IIPC General Assembly and Web Archiving Conference
Event Details:
Speaker(s):
Thib Guicherd-Callin
Nicholas Taylor
Thib Guicherd-Callin and Nicholas Taylor will participate in the 2018 IIPC General Assembly and Web Archiving Conference. We look forward to connecting with any LOCKSS partners who may also be attending!
Thib will present Sifting needles out of (well-formed) haystacks: using LOCKSS plugins for web archive metadata extraction, as part of the session, "Leveraging Archived Content".
Here is the abstract:
As the volume of web archives have grown and web archiving has matured from a supplementary to an increasingly essential mechanism for collection development, there has been growing attention to the challenge of curating that content at scale. National libraries engaged in national domain-scale harvesting are envisioning workflows to identify and meaningfully process the online successors to the offline documents they historically curated. There is elsewhere increasing interest in the application of artificial intelligence to making sense of digital collections, including archived web materials. Where automated or semi-automated technologies are not yet adequate, crowd-sourcing also remains a strategy for scaling curation of granular objects within web archives.
The LOCKSS Program has developed significant expertise and tooling for identifying and parsing metadata for web-accessible objects in the domain of scholarly works: electronic journals and books, both subscription and open access, as well as government information. This is enabled by means of a highly flexible plugin architecture in the LOCKSS software, which augments the traditional crawl configuration options of an archival harvester like Heritrix with additional functionality focused on content discovery, content filtering, logical normalization, and metadata extraction. A LOCKSS plugin specified for a given publishing platform or content management system encodes the rules for how a harvester can parse its content, allowing for extraction of bibliographic metadata from, e.g., HTML, PDF, RIS, XML, and other formats.

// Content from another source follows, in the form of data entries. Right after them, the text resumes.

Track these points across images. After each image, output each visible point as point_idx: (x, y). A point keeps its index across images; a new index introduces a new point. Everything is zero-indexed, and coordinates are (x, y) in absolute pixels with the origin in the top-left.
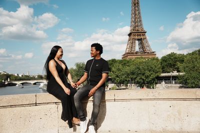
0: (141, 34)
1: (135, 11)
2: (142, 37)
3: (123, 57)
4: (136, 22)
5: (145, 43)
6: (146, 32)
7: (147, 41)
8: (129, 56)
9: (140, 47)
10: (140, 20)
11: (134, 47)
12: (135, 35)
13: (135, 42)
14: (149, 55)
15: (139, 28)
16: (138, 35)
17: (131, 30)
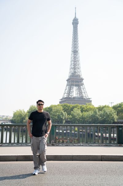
1: (75, 58)
2: (80, 83)
3: (60, 101)
4: (75, 69)
5: (82, 90)
6: (83, 79)
7: (84, 88)
8: (67, 100)
9: (77, 93)
10: (78, 67)
11: (72, 92)
12: (74, 81)
13: (73, 88)
14: (86, 101)
15: (77, 75)
16: (76, 81)
17: (70, 76)
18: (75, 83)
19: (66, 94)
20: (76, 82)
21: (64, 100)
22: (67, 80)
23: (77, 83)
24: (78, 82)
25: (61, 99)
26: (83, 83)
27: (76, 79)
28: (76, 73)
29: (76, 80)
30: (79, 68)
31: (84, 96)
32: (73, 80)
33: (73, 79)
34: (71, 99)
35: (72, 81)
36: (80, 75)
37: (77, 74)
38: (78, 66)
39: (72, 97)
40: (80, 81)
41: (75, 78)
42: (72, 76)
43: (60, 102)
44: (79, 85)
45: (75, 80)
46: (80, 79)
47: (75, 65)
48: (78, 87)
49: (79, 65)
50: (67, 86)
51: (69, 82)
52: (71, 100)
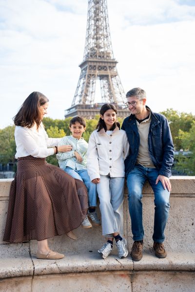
0: (107, 65)
1: (97, 11)
2: (109, 72)
3: (67, 113)
4: (97, 39)
5: (115, 86)
6: (116, 63)
7: (119, 83)
8: (80, 111)
9: (103, 95)
10: (105, 33)
11: (92, 92)
12: (95, 66)
13: (93, 83)
14: (123, 112)
15: (103, 53)
16: (100, 66)
17: (87, 56)
18: (97, 72)
19: (78, 98)
20: (101, 68)
21: (74, 110)
22: (81, 66)
23: (103, 72)
24: (104, 68)
25: (69, 110)
26: (117, 72)
27: (99, 62)
28: (100, 48)
29: (101, 64)
30: (107, 37)
31: (120, 102)
32: (92, 64)
33: (94, 62)
34: (89, 108)
35: (90, 66)
36: (109, 53)
37: (102, 50)
38: (105, 30)
39: (92, 103)
40: (110, 67)
41: (98, 59)
42: (91, 56)
43: (66, 116)
44: (107, 76)
45: (98, 64)
46: (110, 62)
47: (97, 28)
48: (105, 81)
49: (108, 28)
50: (80, 79)
51: (84, 69)
52: (90, 112)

While the LOCKSS software has always fundamentally been a web preservation system, it has largely evolved in parallel with the tools and approaches of the larger web archiving community. However, a major re-architecture effort is currently underway that will bring the two into much closer alignment. The LOCKSS software is incorporating many of the technologies used by the web archiving community as it is re-implemented as a set of modular web services. The increased participation of LOCKSS in the broader community should bolster sustainability, but a more promising possibility is for cross-pollination of technical capabilities, with metadata extraction a component of probable interest to many web archiving initiatives.
This presentation will detail the capabilities of the LOCKSS plugin architecture, with examples of how it has been applied for LOCKSS use cases, how it will work as a standalone web service, and discussion with the audience of where and how such capabilities might be applied for broader web archiving use cases.
Nicholas will participate in the panel Collaborative, selective, contemporary: lessons and outcomes from new web archiving forays focused on China and Japan.
Here is the abstract:
A reasonable assessment of web archiving efforts focused on China and Japan suggests that the level of collecting is not commensurate with the prominence of Chinese and Japanese web content broadly. Mandarin Chinese is the second-most common language of world internet users; Japanese is the seventh. The distribution of the languages of websites is dominated by English, with other languages in the long-tail, but Mandarin Chinese and Japanese are both in the top nine languages, representing 2% and 5.1% of websites respectively.
Meanwhile, the number of web archiving efforts focused on China and Japan is comparatively modest. The community-maintained list of web archiving initiatives highlights only three (out of 85) efforts focused on China or Japan. A search for “china” or “chinese” on the Archive-It portal yielded 56 collections (out of 4,846); a search for “japan” or “japanese” yielded 43 – 1% or less of Archive-It collections for both.
Recognizing the opportunity for more selective archiving of Chinese and Japanese web content, the Stanford East Asia Library has over the last several years led efforts to curate two major new collections, documenting Chinese civil society and contemporary Japanese affairs, respectively. This panel will discuss the particular motivations and impact of these collecting efforts, as well as address the following questions of more general interest to web archive curation practice:
- How can collaboration with researchers inform web content collecting efforts?
- What role do content creators themselves play in facilitating web content collecting efforts?
- How can coordination with and consideration of other institutions’ web content collecting efforts inform local collecting?
- What challenges — in terms of communications, funding, metadata, policy, quality assurance, staffing, workflow — are entailed in undertaking a new web archiving initiative and how can they be addressed?
- How is web content collecting continuous or discontinuous with the kinds of collecting that libraries have traditionally engaged in?
- Apart from these questions of curatorial concern, this panel will also detail technical aspects of the two projects, including quality assurance observations and how Stanford Libraries has managed the collections through a hybrid infrastructure consisting of Archive-It, the Stanford Digital Repository, a local OpenWayback instance, and Blacklight-based discovery and exhibits platforms.